Start of TEXT SEGMENT
3

I am already aware of the strong/weak reference concept in swift.
yet after running the next code, and tapping on the Button (and dismissing the screen), the TestViewModel stayed in memory! I was expecting that using [weak viewmodel] will be enough to prevent it. in the second example I managed to fix it - but I don't understand why it worked

import SwiftUI
import Resolver

struct TestScreen: View {
    
    @StateObject var viewmodel = TestViewModel()
    @Injected var testStruct: TestStruct
    @Environment(\.presentationMode) var presentationMode
    
    var body: some View {
        NavigationView {
            
            VStack(spacing: 0) {
                
                Button("go back") { [weak viewmodel] in
                        testStruct.saveActionGlobaly(onAsyncAction:  viewmodel?.someAsyncAction )
                        presentationMode.wrappedValue.dismiss()
                    }
            }
        }
    }
}



import Foundation
import Resolver
import SwiftUI

public class TestStruct {
   var onAsyncAction: (() async throws -> Void)?
End of TEXT SEGMENT
● PROBLEMS AND TASKS
1 - In the SwiftUI memory post, which object stayed in memory after the button was tapped and the screen was dismissed?
2 - Update the part of the SwiftUI memory post that opens with the words containing "var body: some" and closes with "presentationMode.wrappedValue.dismiss()", putting "close screen" in place of "go back".
3 - Go on with the SwiftUI memory post from where it stops.
Start of LISTED ENTRIES
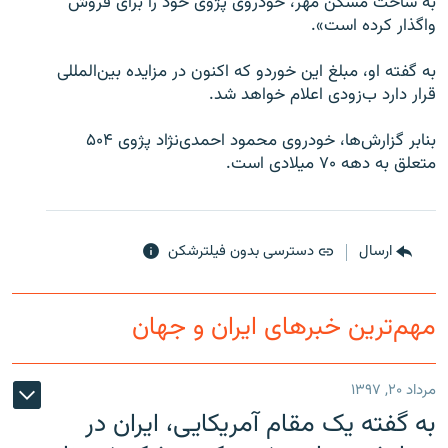
به ساخت مسکن مهر، خودروی پژوی خود را برای فروش
واگذار کرده است».
به گفته او، مبلغ این خوردو که اکنون در مزایده بین‌المللی
قرار دارد ب‌زودی اعلام خواهد شد.
زبان‌های دیگر
بنابر گزارش‌ها، خودروی محمود احمدی‌نژاد پژوی ۵۰۴
متعلق به دهه ۷۰ ميلادی است.
ارسال
دسترسی بدون فیلترشکن
مهم‌ترین خبرهای ایران و جهان
مرداد ۲۰, ۱۳۹۷
به گفته یک مقام آمریکایی، ایران در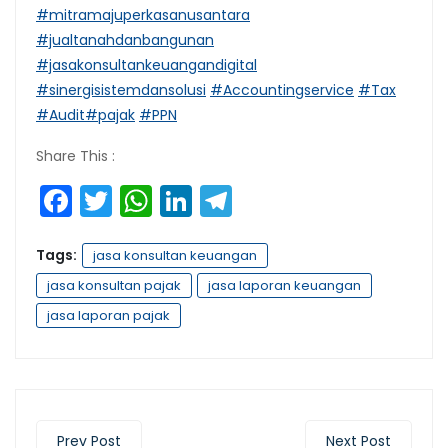
#mitramajuperkasanusantara
#jualtanahdanbangunan
#jasakonsultankeuangandigital
#sinergisistemdansolusi
#Accountingservice
#Tax
#Audit
#pajak
#PPN
Share This :
Facebook
Twitter
WhatsApp
LinkedIn
Telegram
Tags:
jasa konsultan keuangan
jasa konsultan pajak
jasa laporan keuangan
jasa laporan pajak
Prev Post
Next Post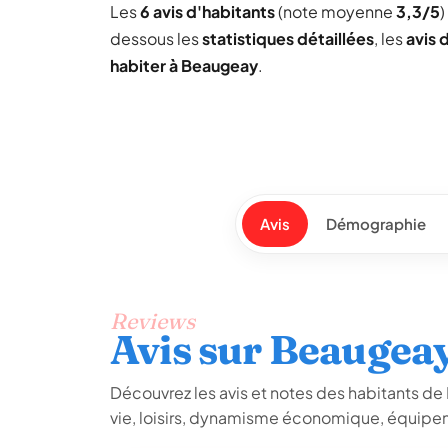
Les
6 avis d'habitants
(note moyenne
3,3/5
)
dessous les
statistiques détaillées
, les
avis 
habiter à Beaugeay
.
Avis
Démographie
Reviews
Avis sur Beaugea
Découvrez les avis et notes des habitants de B
vie, loisirs, dynamisme économique, équipem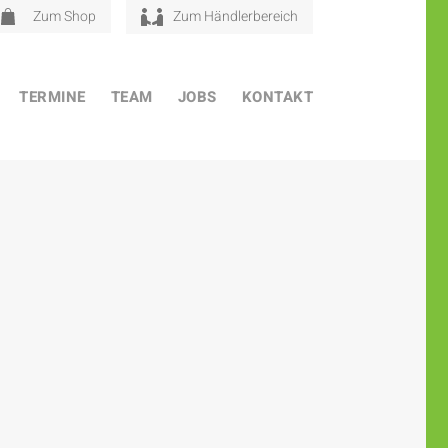
Zum Shop
Zum Händlerbereich
TERMINE
TEAM
JOBS
KONTAKT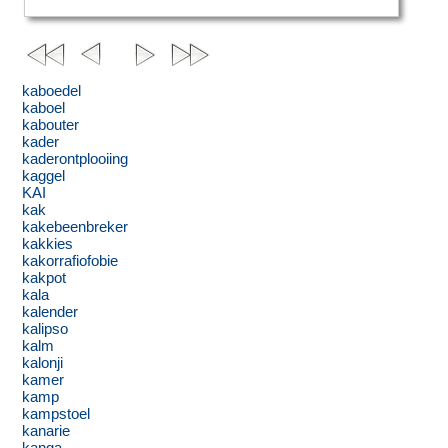
kaboedel
kaboel
kabouter
kader
kaderontplooiing
kaggel
KAI
kak
kakebeenbreker
kakkies
kakorrafiofobie
kakpot
kala
kalender
kalipso
kalm
kalonji
kamer
kamp
kampstoel
kanarie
End of LISTED ENTRIES
● OUTPUTS IN ORDER
1 - The TestViewModel stayed in memory.

2 -
var body: some View {
        NavigationView {
            
            VStack(spacing: 0) {
                
                Button("close screen") { [weak viewmodel] in
                        testStruct.saveActionGlobaly(onAsyncAction:  viewmodel?.someAsyncAction )
                        presentationMode.wrappedValue.dismiss()

3 -
    
    public func saveActionGlobaly(onAsyncAction: (() async throws -> Void)?) {
        self.onAsyncAction = onAsyncAction
    } 
}

EXAMPLE 2:
I managed to prevent the leak by changing the code this way: (notice the changes in the callback passed to onAsyncAction)

import Resolver

struct TestScreen: View {
    
    @StateObject var viewmodel = TestViewModel()
    @Injected var testStruct: TestStruct
    @Environment(\.presentationMode) var presentationMode
    
    var body: some View {
        NavigationView {
            
            VStack(spacing: 0) {
                
                Button("go back") { [weak viewmodel] in
                        testStruct.saveActionGlobaly(onAsyncAction:  { await viewmodel?.someAsyncAction() } )
                        presentationMode.wrappedValue.dismiss()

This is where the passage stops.